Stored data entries
────────────────────
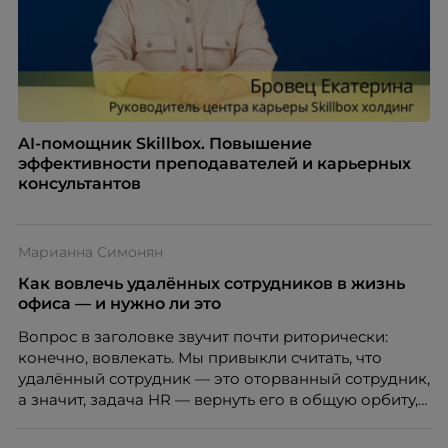
AI-помощник Skillbox. Повышение
эффективности преподавателей и карьерных
консультантов
Марианна Симонян
Как вовлечь удалённых сотрудников в жизнь
офиса — и нужно ли это
Вопрос в заголовке звучит почти риторически:
конечно, вовлекать. Мы привыкли считать, что
удалённый сотрудник — это оторванный сотрудник,
а значит, задача HR — вернуть его в общую орбиту,
подключить к корпоративной жизни, растопить
дистанцию. Но прежде, чем строить программу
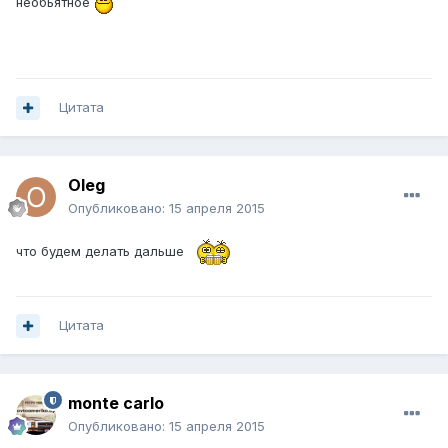
необьятное
Цитата
Oleg
Опубликовано:
15 апреля 2015
что будем делать дальше
Цитата
monte carlo
Опубликовано:
15 апреля 2015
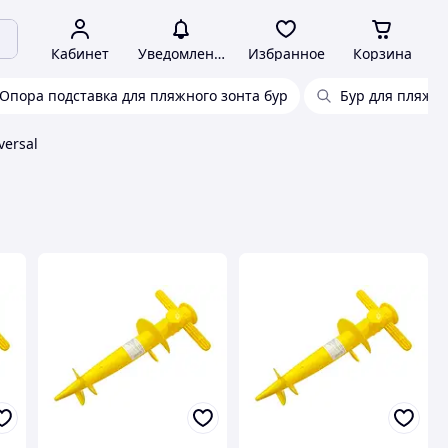
Кабинет
Уведомления
Избранное
Корзина
Опора подставка для пляжного зонта бур
Бур для пляжно
versal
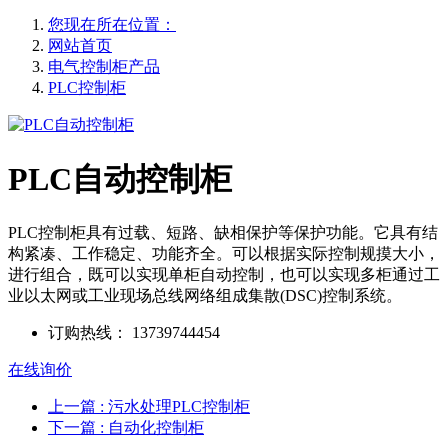
您现在所在位置：
网站首页
电气控制柜产品
PLC控制柜
PLC自动控制柜
PLC控制柜具有过载、短路、缺相保护等保护功能。它具有结
构紧凑、工作稳定、功能齐全。可以根据实际控制规摸大小，
进行组合，既可以实现单柜自动控制，也可以实现多柜通过工
业以太网或工业现场总线网络组成集散(DSC)控制系统。
订购热线：
13739744454
在线询价
上一篇
: 污水处理PLC控制柜
下一篇
: 自动化控制柜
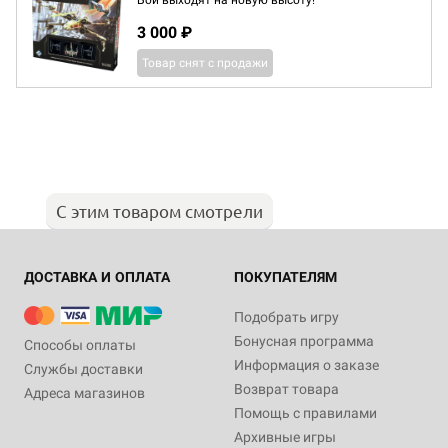
Бои выходят на новую высоту!
3 000 ₽
Товар снят с продажи
С этим товаром смотрели
ДОСТАВКА И ОПЛАТА
ПОКУПАТЕЛЯМ
Подобрать игру
Бонусная программа
Способы оплаты
Информация о заказе
Службы доставки
Возврат товара
Адреса магазинов
Помощь с правилами
Архивные игры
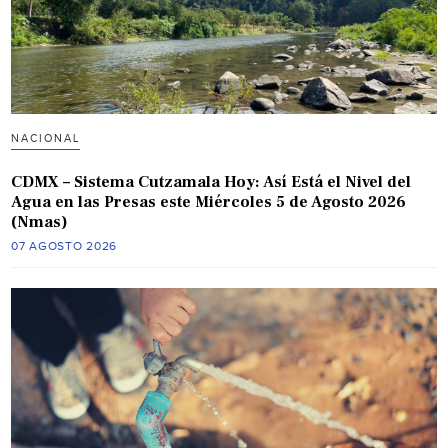
NACIONAL
CDMX – Sistema Cutzamala Hoy: Así Está el Nivel del
Agua en las Presas este Miércoles 5 de Agosto 2026
(Nmas)
07 AGOSTO 2026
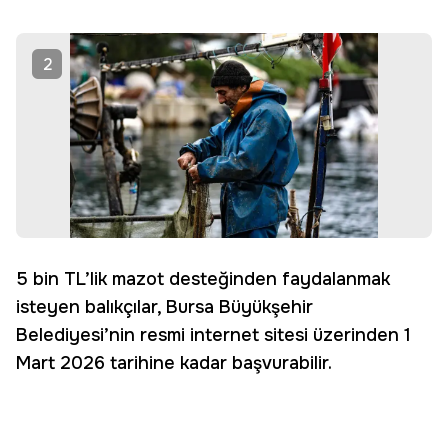
2
5 bin TL’lik mazot desteğinden faydalanmak
isteyen balıkçılar, Bursa Büyükşehir
Belediyesi’nin resmi internet sitesi üzerinden 1
Mart 2026 tarihine kadar başvurabilir.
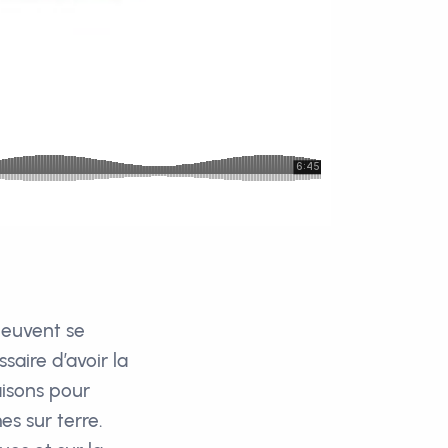
 peuvent se
saire d’avoir la
aisons pour
es sur terre.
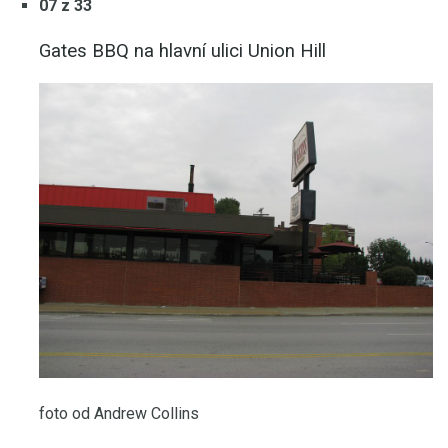
07 z 33
Gates BBQ na hlavní ulici Union Hill
foto od Andrew Collins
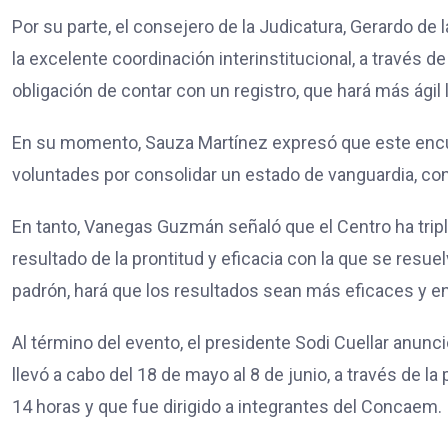
Por su parte, el consejero de la Judicatura, Gerardo de
la excelente coordinación interinstitucional, a través d
obligación de contar con un registro, que hará más ági
En su momento, Sauza Martínez expresó que este encu
voluntades por consolidar un estado de vanguardia, con 
En tanto, Vanegas Guzmán señaló que el Centro ha tripl
resultado de la prontitud y eficacia con la que se resue
padrón, hará que los resultados sean más eficaces y en
Al término del evento, el presidente Sodi Cuellar anunc
llevó a cabo del 18 de mayo al 8 de junio, a través de l
14 horas y que fue dirigido a integrantes del Concaem.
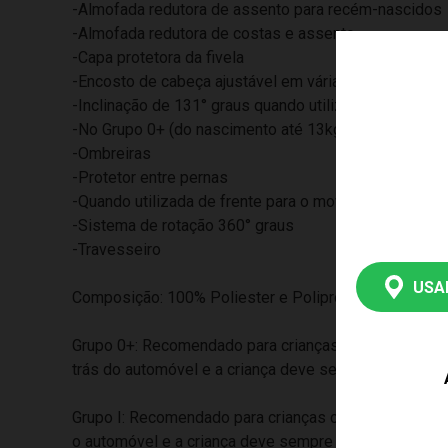
-Almofada redutora de assento para recém-nascidos
-Almofada redutora de costas e assento
-Capa protetora da fivela
-Encosto de cabeça ajustável em várias posições
-Inclinação de 131° graus quando utilizada de costa
-No Grupo 0+ (do nascimento até 13kg) 1 posição (ma
-Ombreiras
-Protetor entre pernas
-Quando utilizada de frente para o movimento pode 
-Sistema de rotação 360° graus
-Travesseiro
USA
Composição: 100% Poliester e Polipropileno
Grupo 0+: Recomendado para crianças com peso até 13
trás do automóvel e a criança deve sempre estar presa
Grupo I: Recomendado para crianças com peso de 9 a 
o automóvel e a criança deve sempre estar presa pelo 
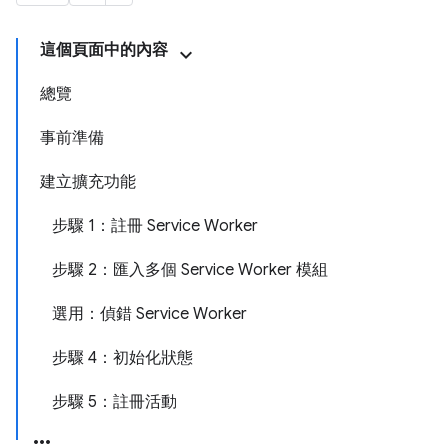
這個頁面中的內容
總覽
事前準備
建立擴充功能
步驟 1：註冊 Service Worker
步驟 2：匯入多個 Service Worker 模組
選用：偵錯 Service Worker
步驟 4：初始化狀態
步驟 5：註冊活動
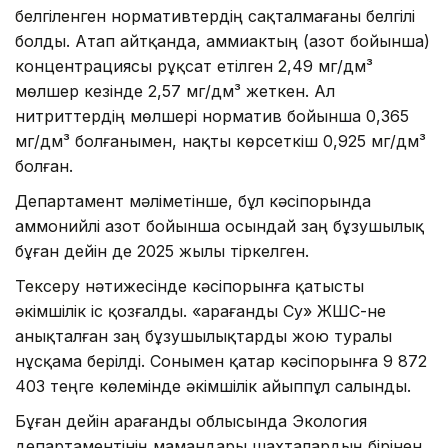
белгіленген нормативтердің сақталмағаны белгілі
болды. Атап айтқанда, аммиактың (азот бойынша)
концентрациясы рұқсат етілген 2,49 мг/дм³
мөлшер кезінде 2,57 мг/дм³ жеткен. Ал
нитриттердің мөлшері норматив бойынша 0,365
мг/дм³ болғанымен, нақты көрсеткіш 0,925 мг/дм³
болған.
Департамент мәліметінше, бұл кәсіпорында
аммонийлі азот бойынша осындай заң бұзушылық
бұған дейін де 2025 жылы тіркелген.
Тексеру нәтижесінде кәсіпорынға қатысты
әкімшілік іс қозғалды. «Қарағанды Су» ЖШС-не
анықталған заң бұзушылықтарды жою туралы
нұсқама берілді. Сонымен қатар кәсіпорынға 9 872
403 теңге көлемінде әкімшілік айыппұл салынды.
Бұған дейін Қарағанды облысында Экология
департаментінің мамандары шахталардың бірінен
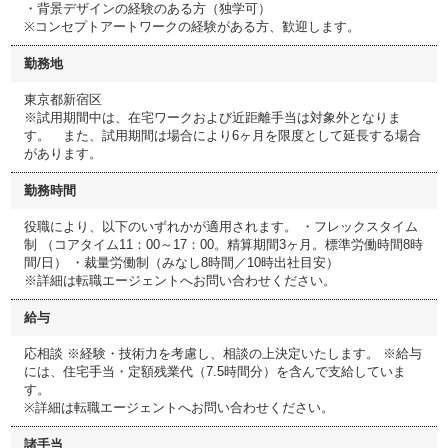
・背景デザインの経験のある方（独学可）
※コンセプトアートワークの経験がある方、歓迎します。
勤務地
東京都新宿区
※試用期間中は、在宅ワークおよび近距離手当は対象外となりま
す。 また、試用期間は場合により6ヶ月を限度として延長する場合
があります。
勤務時間
役職により、以下のいずれかが適用されます。 ・フレックスタイム
制 （コアタイム11：00～17：00。精算期間3ヶ月。標準労働時間8時
間/日） ・裁量労働制（みなし8時間／10時出社目安）
※詳細は転職エージェントへお問い合わせください。
給与
応相談 ※経験・技術力を考慮し、相談の上決定いたします。 ※給与
には、住宅手当・定額残業代（7.5時間分）を含んで支給していま
す。
※詳細は転職エージェントへお問い合わせください。
諸手当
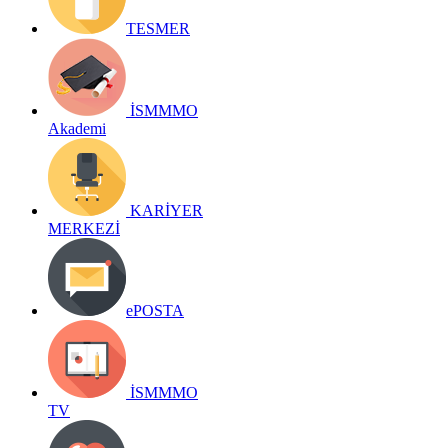
TESMER
İSMMMO
Akademi
KARİYER
MERKEZİ
ePOSTA
İSMMMO
TV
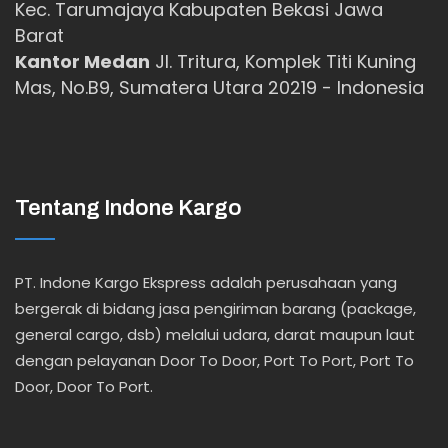
Kec. Tarumajaya Kabupaten Bekasi Jawa
Barat
Kantor Medan
Jl. Tritura, Komplek Titi Kuning
Mas, No.B9, Sumatera Utara 20219 - Indonesia
Tentang Indone Kargo
PT. Indone Kargo Ekspress adalah perusahaan yang
bergerak di bidang jasa pengiriman barang (package,
general cargo, dsb) melalui udara, darat maupun laut
dengan pelayanan Door To Door, Port To Port, Port To
Door, Door To Port.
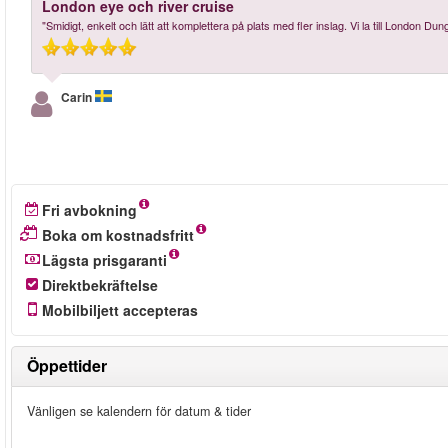
London eye och river cruise
"Smidigt, enkelt och lätt att komplettera på plats med fler inslag. Vi la till London D
Carin
Fri avbokning
Boka om kostnadsfritt
Lägsta prisgaranti
Direktbekräftelse
Mobilbiljett accepteras
Öppettider
Vänligen se kalendern för datum & tider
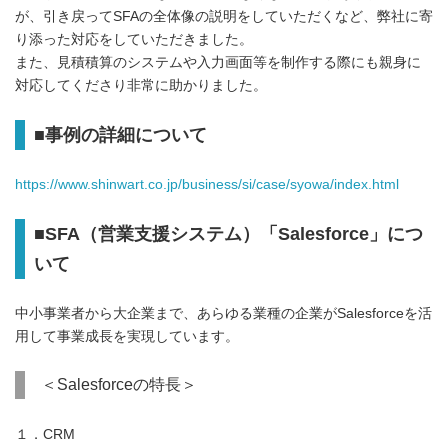
が、引き戻ってSFAの全体像の説明をしていただくなど、弊社に寄
り添った対応をしていただきました。
また、見積積算のシステムや入力画面等を制作する際にも親身に
対応してくださり非常に助かりました。
■事例の詳細について
https://www.shinwart.co.jp/business/si/case/syowa/index.html
■SFA（営業支援システム）「Salesforce」につ
いて
中小事業者から大企業まで、あらゆる業種の企業がSalesforceを活
用して事業成長を実現しています。
＜Salesforceの特長＞
１．CRM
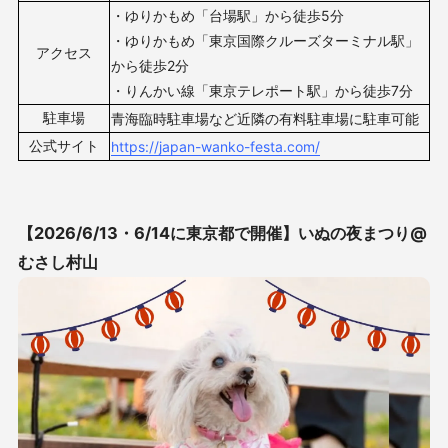
・ゆりかもめ「台場駅」から徒歩5分
・ゆりかもめ「東京国際クルーズターミナル駅」
アクセス
から徒歩2分
・りんかい線「東京テレポート駅」から徒歩7分
駐車場
青海臨時駐車場など近隣の有料駐車場に駐車可能
公式サイト
https://japan-wanko-festa.com/
【2026/6/13・6/14に東京都で開催】
いぬの夜まつり@
むさし村山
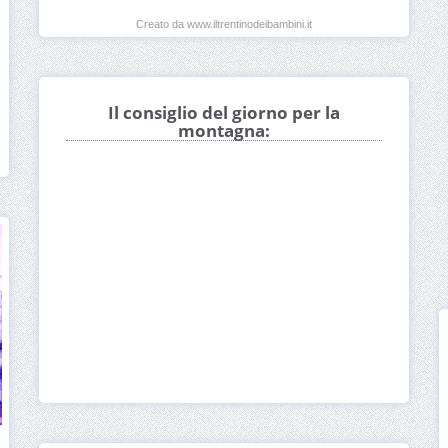
Creato da www.iltrentinodeibambini.it
Il consiglio del giorno per la
montagna:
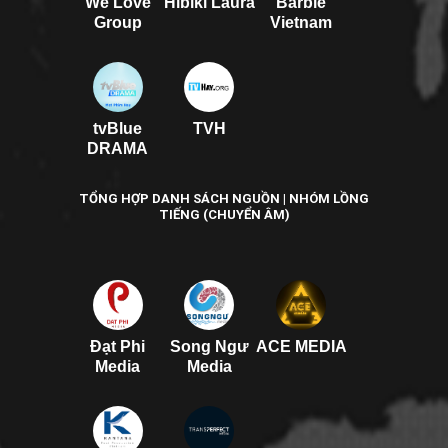
We Love
Hibiki Laura
Barbie
Group
Vietnam
tvBlue
TVH
DRAMA
TỔNG HỢP DANH SÁCH NGUỒN | NHÓM LỒNG
TIẾNG (CHUYỂN ÂM)
Đạt Phi
Song Ngư
ACE MEDIA
Media
Media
────────────────────
> Instructions for the task:
Which lines in the records contain the word "utilizada", with case counting? Show each of those lines in full.

> Completed task:
-Inclinação de 131° graus quando utilizada de costa
-Quando utilizada de frente para o movimento pode 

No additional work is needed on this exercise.